Source material below:
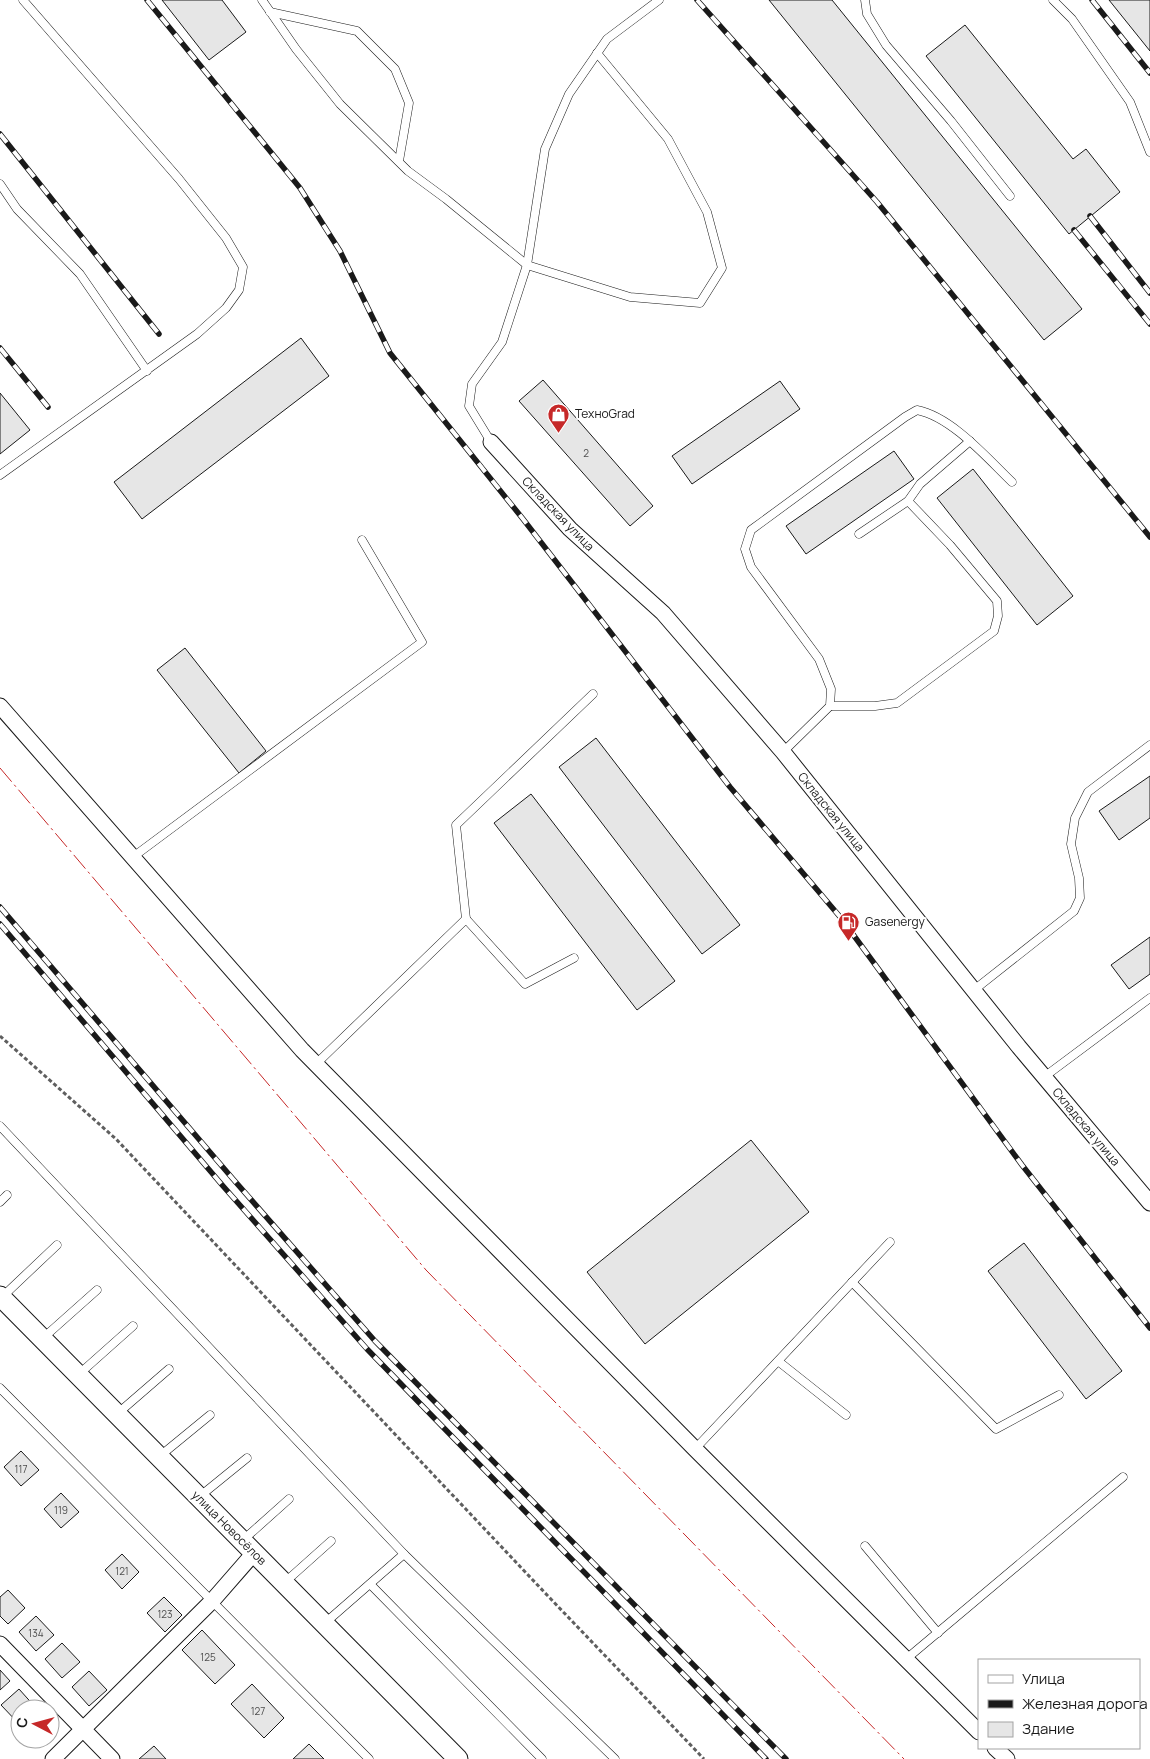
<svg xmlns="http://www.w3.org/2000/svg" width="1150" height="1759" viewBox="0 0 1150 1759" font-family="Manrope,sans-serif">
  <rect width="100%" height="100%" fill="#fff"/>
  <g fill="#e6e6e6" stroke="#1a1a1a">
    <polygon points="162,0 222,0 246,32 209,60"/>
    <polygon points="769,0 832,0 1082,309 1044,340"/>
    <polygon points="1109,0 1150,0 1150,51"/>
    <polygon points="965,25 1073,159 1086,149 1120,192 1069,234 926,56"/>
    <polygon points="301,338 329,376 142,519 114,482"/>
    <polygon points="543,380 653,506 630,526 519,401"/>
    <polygon points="780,381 800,409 692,484 672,456"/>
    <polygon points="0,393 30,430 0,454"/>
    <polygon points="894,451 914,479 806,554 786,526"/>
    <polygon points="973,469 1073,596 1037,625 937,498"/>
    <polygon points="185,648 266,751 239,773 157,670"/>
    <polygon points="596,738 740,925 702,954 559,767"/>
    <polygon points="1150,776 1150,818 1119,840 1099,811"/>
    <polygon points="531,794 675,981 637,1010 494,823"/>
    <polygon points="1150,937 1150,974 1129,989 1111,965"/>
    <polygon points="751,1140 809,1212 645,1344 587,1272"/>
    <polygon points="1024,1243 1122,1371 1086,1399 988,1271"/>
    <polygon points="21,1451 39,1470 21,1486 4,1467"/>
    <polygon points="61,1493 79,1512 61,1528 44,1509"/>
    <polygon points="122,1554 139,1572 122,1589 105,1570"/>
    <polygon points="8,1590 25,1608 8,1624 0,1616 0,1597"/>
    <polygon points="164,1597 182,1615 165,1632 147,1613"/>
    <polygon points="36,1616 54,1635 36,1651 19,1632"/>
    <polygon points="202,1630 235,1665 215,1684 182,1650"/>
    <polygon points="62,1643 80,1662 62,1678 45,1659"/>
    <polygon points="0,1670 10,1681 0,1690"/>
    <polygon points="89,1671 107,1690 89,1706 72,1687"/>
    <polygon points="252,1684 284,1718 264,1738 231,1704"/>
    <polygon points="19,1689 36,1708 20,1709 19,1724 1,1705"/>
    <polygon points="309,1744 324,1759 293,1759"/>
    <polygon points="154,1746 166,1759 139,1759"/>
  </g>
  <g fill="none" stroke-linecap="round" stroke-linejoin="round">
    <defs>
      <g id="service">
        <polyline points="262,0 296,49 340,104 408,171 446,199 527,265 630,297 700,303 722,268 707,212 668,139 597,53"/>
        <polyline points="865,0 867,14 886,45 951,121 1010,196"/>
        <polyline points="1053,0 1072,19 1130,102 1150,152"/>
        <polyline points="270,12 357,31 395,69 409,103 399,161"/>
        <polyline points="0,184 17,209 80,274 147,371"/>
        <polyline points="491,442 469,406 472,384 502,342 527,265 545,149 569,94 607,39 659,0"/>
        <polyline points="0,475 197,334 226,308 239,290 243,267 226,238 179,179 23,0"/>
        <polyline points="859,534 908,501"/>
        <polyline points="830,706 875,706 897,703 994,631 998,616 997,601 950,545 908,501 920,484 970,441"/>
        <path d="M783,752l47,-46 1,-17 -12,-30 -68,-92 -6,-18 6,-19 154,-113 12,-7c35,7 70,48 95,72"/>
        <polyline points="133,857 422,642 362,540"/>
        <polyline points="466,919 456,825 593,694"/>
        <polyline points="974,990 1074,911 1080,898 1079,878 1071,844 1075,818 1088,792 1150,745"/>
        <polyline points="316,1064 466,919 525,984 574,958"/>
        <polyline points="1044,1077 1150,998"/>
        <polyline points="0,1126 404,1554 325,1623"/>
        <polyline points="0,1202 7,1195"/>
        <polyline points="852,1282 996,1429 1059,1395"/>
        <polyline points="1,1298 57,1245"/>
        <polyline points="42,1339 97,1290"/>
        <polyline points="778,1361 846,1415"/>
        <polyline points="78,1375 133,1326"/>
        <polyline points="0,1388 369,1759"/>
        <polyline points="117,1414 169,1369"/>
        <polyline points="695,1449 890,1242"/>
        <polyline points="160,1456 210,1415"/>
        <polyline points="199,1497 247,1458"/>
        <polyline points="242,1541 289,1499"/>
        <polyline points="865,1546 938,1633"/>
        <polyline points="404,1554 615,1759"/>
        <polyline points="284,1583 331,1541"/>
        <polyline points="370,1584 542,1759"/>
        <polyline points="905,1660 1123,1477"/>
      </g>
      <g id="minor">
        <polyline points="491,442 570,529 663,613 783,752 1019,1047 1150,1203"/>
        <polyline points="0,706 302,1050 695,1449 979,1732"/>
        <polyline points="0,1644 112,1759"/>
        <polyline points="995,1748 1007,1759"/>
        <polyline points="53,1759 213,1600 254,1553"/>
      </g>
      <polyline id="tertiary" points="0,1296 458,1759"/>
    </defs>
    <use href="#service" stroke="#1a1a1a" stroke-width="9"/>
    <use href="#minor" stroke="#1a1a1a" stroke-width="17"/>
    <use href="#tertiary" stroke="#1a1a1a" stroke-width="21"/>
    <polyline stroke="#5f5f5f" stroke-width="3" stroke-dasharray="4 2.5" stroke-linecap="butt" points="0,1036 116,1139 547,1595 704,1759"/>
    <use href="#service" stroke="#fff" stroke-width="8"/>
    <use href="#minor" stroke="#fff" stroke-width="15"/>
    <use href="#tertiary" stroke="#fff" stroke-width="19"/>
    <defs>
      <g id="rail">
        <polyline points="147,0 300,188 340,251 390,353 523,519 730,787 841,918 1022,1165 1150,1328"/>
        <polyline points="697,0 877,202 1150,537"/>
        <polyline points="1092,0 1150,73"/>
        <polyline points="0,134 159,334"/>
        <polyline points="1090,216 1150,293"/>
        <polyline points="1074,230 1150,324"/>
        <polyline points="0,348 48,407"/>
        <polyline points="0,907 233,1179 375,1341 786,1759"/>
        <polyline points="0,924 223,1186 367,1349 766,1759"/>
      </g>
    </defs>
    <use href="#rail" stroke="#1a1a1a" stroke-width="5.5"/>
    <use href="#rail" stroke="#fff" stroke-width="4" stroke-dasharray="11" stroke-linecap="butt"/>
    <polyline stroke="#c62828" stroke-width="1" stroke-dasharray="18 4 2.5 4" stroke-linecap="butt" points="0,768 426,1270 904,1759"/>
  </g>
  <defs>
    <symbol id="shop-pin" viewBox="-11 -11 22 30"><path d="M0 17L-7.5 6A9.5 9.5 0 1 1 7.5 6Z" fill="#c62828" stroke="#fff"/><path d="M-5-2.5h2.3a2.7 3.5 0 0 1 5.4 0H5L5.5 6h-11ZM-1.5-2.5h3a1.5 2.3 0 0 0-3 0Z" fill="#fff"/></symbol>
    <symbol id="fuel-pin" viewBox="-11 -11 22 30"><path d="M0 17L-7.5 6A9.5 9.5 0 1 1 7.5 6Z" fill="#c62828" stroke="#fff"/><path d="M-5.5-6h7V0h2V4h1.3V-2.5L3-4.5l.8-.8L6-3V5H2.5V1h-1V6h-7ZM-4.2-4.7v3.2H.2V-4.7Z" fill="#fff"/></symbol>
  </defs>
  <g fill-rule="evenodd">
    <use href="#shop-pin" x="546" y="402" width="25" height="34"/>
    <use href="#fuel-pin" x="836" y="910" width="25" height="34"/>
  </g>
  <g text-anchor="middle" stroke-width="4" stroke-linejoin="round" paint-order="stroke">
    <g font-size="10" fill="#4d4d4d">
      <text x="586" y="457">2</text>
      <text x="21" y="1473">117</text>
      <text x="61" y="1514">119</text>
      <text x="122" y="1575">121</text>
      <text x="165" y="1618">123</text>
      <text x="36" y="1637">134</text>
      <text x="208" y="1661">125</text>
      <text x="258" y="1715">127</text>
    </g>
    <g font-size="12" fill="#1a1a1a" stroke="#fff" text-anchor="start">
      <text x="575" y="418">ТехноGrad</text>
      <text x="865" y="926">Gasenergy</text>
    </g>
    <g font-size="12" fill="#1a1a1a" stroke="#fff">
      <text transform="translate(558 514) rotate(46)" y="4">Складская улица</text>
      <text transform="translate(831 812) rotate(51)" y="4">Складская улица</text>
      <text transform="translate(1086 1127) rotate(50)" y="4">Складская улица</text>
      <text transform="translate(229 1528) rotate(45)" y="4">улица Новосёлов</text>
    </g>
  </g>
  <rect x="978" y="1659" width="162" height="90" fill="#ffffff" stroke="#a3a3a3"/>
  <rect x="988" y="1675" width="25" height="8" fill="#ffffff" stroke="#a3a3a3"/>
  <text x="1022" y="1684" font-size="15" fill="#1a1a1a">Улица</text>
  <rect x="988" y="1700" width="25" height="8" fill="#1a1a1a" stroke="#a3a3a3"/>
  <text x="1022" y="1709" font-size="15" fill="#1a1a1a">Железная дорога</text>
  <rect x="988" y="1722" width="25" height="15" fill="#e6e6e6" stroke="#a3a3a3"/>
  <text x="1022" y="1734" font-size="15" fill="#1a1a1a">Здание</text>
  <g transform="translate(35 1724) rotate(276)"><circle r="24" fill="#ffffff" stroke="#a3a3a3"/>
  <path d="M0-4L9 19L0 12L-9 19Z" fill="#c62828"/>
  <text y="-8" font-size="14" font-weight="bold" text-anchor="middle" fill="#1a1a1a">С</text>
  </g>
</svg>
End of Source material.
Exercise aim: Copy every line of the entries above in which "round" occurs.

Task response:
  <g fill="none" stroke-linecap="round" stroke-linejoin="round">
  <g text-anchor="middle" stroke-width="4" stroke-linejoin="round" paint-order="stroke">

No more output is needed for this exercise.